Compared with existing methods that use 2D CNN with a complex structure or 2D CNN with extra three dimensional features [9], our 3D DCNN method can effectively capture and extract 3D features of lung nodules without using additional features. Moreover, our method greatly outperforms the state-of-the-art methods using 3D CNN [2224]. They use shallow 3D CNNs while our method uses 3D DCNNs. We show that three dimensional deep convolutional neural networks outperform shallow CNNs on the nodule classification task.

Conclusion

In this paper, we used two 3D deep convolutional neural networks with shortcut connections and dense connections, respectively, for the nodule classification task. The 3D shortcut connection DCNN and the 3D dense connection DCNN were able to effectively obtain general as well as distinctive features of lung nodules, and alleviate the vanishing gradient problem.

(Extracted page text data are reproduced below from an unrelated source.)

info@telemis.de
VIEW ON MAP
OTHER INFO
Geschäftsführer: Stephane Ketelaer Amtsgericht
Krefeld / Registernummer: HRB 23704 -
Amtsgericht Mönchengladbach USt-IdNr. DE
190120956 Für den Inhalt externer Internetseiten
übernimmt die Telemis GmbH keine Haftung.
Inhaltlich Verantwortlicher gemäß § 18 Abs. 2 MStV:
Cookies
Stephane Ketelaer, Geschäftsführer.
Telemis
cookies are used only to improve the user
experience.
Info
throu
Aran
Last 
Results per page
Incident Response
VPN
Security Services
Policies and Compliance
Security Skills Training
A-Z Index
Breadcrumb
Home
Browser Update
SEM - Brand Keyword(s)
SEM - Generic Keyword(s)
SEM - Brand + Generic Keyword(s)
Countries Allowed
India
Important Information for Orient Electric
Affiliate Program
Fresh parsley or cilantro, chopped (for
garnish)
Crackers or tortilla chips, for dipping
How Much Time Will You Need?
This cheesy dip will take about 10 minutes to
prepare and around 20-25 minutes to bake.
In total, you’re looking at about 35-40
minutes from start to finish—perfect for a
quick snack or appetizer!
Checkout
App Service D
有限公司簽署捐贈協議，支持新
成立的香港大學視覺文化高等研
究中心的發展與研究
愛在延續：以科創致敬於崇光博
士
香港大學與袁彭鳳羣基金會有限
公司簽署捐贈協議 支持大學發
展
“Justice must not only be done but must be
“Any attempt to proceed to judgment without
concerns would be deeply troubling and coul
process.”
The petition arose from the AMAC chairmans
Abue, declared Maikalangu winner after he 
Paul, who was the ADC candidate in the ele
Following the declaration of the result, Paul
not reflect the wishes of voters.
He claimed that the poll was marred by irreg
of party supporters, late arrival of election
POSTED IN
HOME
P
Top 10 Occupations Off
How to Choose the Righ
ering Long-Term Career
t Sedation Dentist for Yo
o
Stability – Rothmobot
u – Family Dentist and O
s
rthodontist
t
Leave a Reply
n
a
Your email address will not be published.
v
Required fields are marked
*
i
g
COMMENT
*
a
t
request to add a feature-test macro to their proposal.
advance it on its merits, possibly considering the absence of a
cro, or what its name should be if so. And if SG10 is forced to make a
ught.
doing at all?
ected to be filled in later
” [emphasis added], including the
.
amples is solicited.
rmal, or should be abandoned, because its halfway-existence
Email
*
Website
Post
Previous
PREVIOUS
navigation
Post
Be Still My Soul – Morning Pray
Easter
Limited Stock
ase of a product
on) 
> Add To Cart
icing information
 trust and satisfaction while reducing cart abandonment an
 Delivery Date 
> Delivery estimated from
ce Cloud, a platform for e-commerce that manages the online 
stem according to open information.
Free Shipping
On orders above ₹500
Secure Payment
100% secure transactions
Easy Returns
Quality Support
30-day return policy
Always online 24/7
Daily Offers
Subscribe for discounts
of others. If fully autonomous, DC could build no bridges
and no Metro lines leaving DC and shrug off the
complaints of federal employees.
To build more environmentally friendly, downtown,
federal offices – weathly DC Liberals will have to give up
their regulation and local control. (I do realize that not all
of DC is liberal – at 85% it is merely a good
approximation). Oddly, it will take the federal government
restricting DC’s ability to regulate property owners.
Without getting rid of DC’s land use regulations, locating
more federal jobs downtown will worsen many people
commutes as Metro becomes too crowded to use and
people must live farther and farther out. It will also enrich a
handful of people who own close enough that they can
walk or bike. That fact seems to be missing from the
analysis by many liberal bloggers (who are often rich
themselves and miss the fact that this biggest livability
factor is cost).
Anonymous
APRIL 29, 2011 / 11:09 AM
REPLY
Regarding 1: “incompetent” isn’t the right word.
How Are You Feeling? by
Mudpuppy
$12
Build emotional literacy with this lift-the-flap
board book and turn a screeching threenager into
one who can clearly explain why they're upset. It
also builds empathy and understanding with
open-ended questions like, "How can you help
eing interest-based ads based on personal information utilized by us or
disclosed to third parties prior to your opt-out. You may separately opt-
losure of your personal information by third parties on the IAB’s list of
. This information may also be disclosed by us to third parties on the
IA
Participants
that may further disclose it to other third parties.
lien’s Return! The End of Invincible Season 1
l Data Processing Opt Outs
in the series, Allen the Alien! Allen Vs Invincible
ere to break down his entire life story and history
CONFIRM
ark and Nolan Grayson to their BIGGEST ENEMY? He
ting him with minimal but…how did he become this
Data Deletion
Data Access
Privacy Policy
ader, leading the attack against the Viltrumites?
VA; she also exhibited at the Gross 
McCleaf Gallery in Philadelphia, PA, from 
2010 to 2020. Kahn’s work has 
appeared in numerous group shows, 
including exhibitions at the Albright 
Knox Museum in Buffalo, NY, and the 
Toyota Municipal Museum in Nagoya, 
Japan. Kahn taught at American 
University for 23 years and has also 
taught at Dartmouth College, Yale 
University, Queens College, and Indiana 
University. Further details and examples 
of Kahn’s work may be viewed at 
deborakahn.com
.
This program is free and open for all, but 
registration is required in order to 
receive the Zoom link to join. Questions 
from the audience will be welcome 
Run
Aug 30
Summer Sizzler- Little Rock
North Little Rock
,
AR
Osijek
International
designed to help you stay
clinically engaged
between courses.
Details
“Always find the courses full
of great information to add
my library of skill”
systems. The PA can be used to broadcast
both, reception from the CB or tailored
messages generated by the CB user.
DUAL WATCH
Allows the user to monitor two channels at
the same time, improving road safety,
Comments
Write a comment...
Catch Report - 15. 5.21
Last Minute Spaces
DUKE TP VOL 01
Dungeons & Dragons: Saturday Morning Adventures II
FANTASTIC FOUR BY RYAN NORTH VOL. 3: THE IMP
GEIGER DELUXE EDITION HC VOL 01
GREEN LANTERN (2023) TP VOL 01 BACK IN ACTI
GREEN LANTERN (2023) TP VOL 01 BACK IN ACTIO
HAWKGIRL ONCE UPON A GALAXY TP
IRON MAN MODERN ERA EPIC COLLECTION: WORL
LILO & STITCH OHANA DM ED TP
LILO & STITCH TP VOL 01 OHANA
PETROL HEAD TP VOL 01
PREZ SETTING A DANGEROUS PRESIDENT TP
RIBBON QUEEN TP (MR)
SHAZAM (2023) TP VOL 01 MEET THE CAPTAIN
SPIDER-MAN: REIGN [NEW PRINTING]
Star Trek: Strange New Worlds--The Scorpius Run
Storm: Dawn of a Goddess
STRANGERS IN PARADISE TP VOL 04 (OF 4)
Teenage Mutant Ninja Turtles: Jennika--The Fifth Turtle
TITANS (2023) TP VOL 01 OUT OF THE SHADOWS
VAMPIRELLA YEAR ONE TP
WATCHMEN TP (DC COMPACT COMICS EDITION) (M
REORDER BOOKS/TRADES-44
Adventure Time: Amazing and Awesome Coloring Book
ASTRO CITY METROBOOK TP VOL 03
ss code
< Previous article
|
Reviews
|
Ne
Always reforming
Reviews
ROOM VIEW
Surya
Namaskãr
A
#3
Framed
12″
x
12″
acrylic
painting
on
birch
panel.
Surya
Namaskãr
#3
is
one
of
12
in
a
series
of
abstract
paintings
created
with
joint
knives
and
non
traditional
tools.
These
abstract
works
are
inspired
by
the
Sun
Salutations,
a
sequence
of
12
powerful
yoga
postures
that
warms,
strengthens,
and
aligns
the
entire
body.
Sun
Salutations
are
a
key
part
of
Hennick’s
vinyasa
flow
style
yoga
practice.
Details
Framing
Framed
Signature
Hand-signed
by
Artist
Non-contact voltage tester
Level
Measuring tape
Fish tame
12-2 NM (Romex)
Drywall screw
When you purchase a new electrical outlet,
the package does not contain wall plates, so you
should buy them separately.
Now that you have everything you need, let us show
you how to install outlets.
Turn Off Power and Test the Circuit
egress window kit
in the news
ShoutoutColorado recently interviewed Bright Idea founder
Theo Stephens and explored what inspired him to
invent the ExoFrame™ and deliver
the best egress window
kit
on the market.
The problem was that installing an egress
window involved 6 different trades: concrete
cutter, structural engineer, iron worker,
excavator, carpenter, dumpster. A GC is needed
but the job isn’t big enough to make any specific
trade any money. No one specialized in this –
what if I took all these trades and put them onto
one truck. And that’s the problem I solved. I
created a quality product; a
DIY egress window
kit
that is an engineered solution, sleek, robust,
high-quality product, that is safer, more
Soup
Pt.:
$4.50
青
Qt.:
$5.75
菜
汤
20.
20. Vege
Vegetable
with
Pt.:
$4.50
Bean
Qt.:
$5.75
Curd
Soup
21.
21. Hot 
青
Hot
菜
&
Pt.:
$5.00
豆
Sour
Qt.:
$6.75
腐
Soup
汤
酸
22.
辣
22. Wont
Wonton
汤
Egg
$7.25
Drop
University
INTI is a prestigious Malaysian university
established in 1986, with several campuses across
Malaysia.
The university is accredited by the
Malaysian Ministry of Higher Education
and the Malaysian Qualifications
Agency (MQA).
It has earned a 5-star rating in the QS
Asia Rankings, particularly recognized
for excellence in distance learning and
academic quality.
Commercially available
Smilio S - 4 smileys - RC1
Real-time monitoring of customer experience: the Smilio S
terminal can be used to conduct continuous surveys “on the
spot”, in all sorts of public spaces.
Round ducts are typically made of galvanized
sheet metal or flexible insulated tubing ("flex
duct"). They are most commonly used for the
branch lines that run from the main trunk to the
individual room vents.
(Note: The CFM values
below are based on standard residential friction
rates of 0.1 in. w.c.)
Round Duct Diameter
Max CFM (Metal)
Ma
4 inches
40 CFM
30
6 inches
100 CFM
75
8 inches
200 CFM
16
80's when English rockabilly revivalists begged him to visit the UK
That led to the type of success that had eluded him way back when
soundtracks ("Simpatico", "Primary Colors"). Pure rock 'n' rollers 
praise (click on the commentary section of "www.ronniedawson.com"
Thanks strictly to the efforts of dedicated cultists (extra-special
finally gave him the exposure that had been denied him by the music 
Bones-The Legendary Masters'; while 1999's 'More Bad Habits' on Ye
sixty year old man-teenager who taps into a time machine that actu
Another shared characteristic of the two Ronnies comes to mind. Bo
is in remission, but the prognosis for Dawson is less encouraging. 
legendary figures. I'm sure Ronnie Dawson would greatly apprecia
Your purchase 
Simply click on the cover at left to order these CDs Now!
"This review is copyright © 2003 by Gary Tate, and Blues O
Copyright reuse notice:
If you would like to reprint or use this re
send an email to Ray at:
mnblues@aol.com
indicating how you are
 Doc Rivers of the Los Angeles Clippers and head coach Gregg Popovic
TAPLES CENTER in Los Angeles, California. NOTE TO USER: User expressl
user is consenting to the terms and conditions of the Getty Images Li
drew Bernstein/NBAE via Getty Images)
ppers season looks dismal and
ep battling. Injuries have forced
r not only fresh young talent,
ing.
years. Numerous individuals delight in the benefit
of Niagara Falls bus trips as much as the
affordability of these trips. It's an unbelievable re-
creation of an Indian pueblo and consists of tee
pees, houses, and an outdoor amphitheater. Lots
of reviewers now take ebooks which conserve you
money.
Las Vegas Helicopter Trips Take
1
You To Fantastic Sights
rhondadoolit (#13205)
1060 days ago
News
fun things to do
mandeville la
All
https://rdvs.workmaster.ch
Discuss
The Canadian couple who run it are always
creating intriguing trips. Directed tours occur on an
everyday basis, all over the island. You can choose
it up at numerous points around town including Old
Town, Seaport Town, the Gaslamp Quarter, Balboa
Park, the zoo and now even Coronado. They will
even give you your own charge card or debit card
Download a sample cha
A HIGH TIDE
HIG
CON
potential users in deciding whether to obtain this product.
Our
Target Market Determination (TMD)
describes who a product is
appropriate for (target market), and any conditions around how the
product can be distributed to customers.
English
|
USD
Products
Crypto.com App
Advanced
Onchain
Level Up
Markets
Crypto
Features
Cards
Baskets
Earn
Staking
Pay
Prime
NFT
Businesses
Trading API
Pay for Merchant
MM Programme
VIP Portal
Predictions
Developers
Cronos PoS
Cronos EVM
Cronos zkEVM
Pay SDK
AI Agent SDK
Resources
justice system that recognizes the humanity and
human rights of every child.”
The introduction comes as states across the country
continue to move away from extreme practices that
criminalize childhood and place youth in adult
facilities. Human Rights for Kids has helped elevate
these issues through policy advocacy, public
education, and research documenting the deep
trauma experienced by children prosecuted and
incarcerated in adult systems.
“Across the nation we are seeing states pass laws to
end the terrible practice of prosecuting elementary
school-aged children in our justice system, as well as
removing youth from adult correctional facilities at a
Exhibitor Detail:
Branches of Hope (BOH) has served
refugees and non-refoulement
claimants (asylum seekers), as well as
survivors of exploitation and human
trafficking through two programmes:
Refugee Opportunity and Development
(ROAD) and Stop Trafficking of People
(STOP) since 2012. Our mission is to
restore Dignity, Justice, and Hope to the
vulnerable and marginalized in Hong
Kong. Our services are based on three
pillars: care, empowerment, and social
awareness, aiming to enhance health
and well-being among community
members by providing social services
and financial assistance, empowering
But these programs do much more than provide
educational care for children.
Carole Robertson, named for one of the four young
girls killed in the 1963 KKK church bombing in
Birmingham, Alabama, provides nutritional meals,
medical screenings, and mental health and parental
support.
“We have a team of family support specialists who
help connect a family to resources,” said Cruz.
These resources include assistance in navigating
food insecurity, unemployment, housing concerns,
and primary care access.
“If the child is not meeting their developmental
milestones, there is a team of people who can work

In addition, the three dimensional structure of DCNN is suitable for extracting spherical-shaped nodule features. We applied a checkpoint ensemble method to our 3D DCNNs to boost performance. The performance of our 3D DCNNs was measured on the LUNA16 dataset which is publicly available. Our nodule classification method significantly outperformed the state-of-the-art nodule classification methods. Though we used DCNNs with shortcut and dense connections, both of which are widely used, increasing the dimension of DCNNs from 2 to 3 and using the checkpoint ensemble method helped improve performance. For future work, we plan to develop an automatic lung nodule detection algorithm that can be used to find nodule candidates and apply it to our nodule classification method.